Chart understanding data
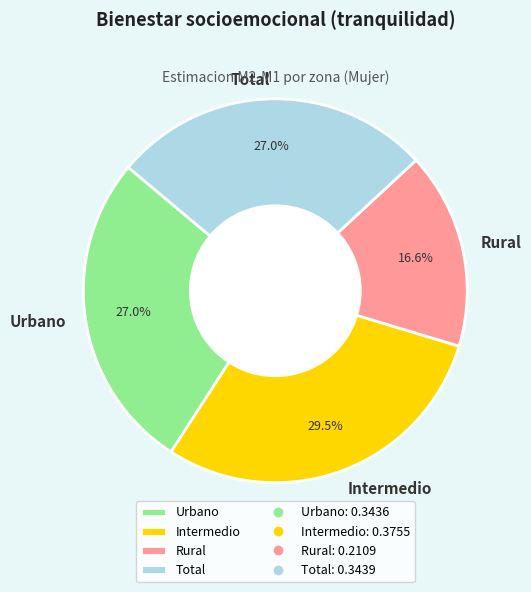

What percentage is NOT represented by Total?

73.0%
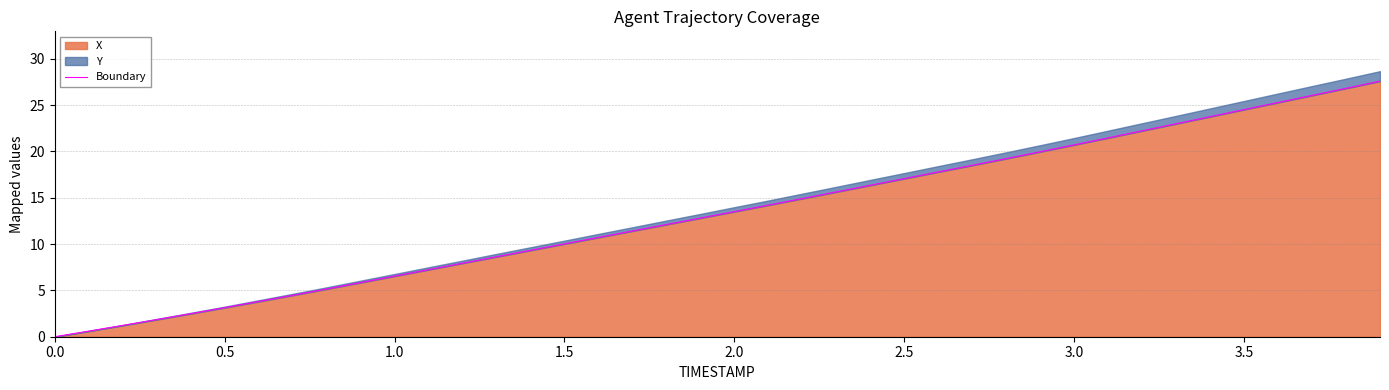

What is the highest value of the X series?

27.6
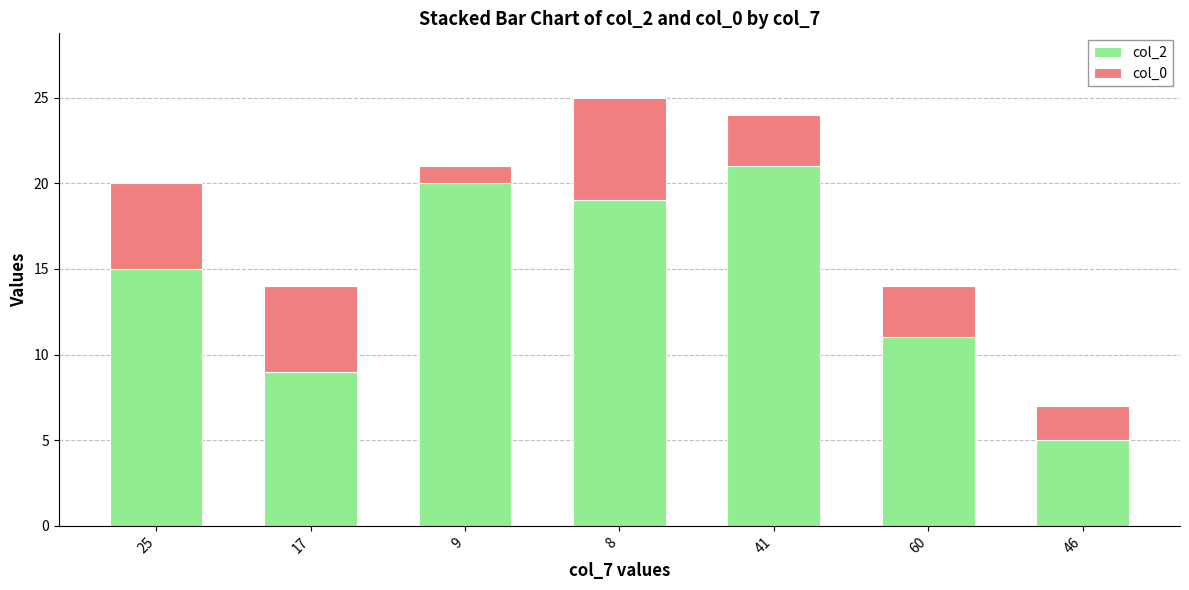

The col_2 series shows 9 at 17. True or false?

True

About this task:
Reproduce every row above verbatim, with the pictures omitted.

Solution below:
What percentage is NOT represented by Total?

73.0%

What is the highest value of the X series?

27.6

The col_2 series shows 9 at 17. True or false?

True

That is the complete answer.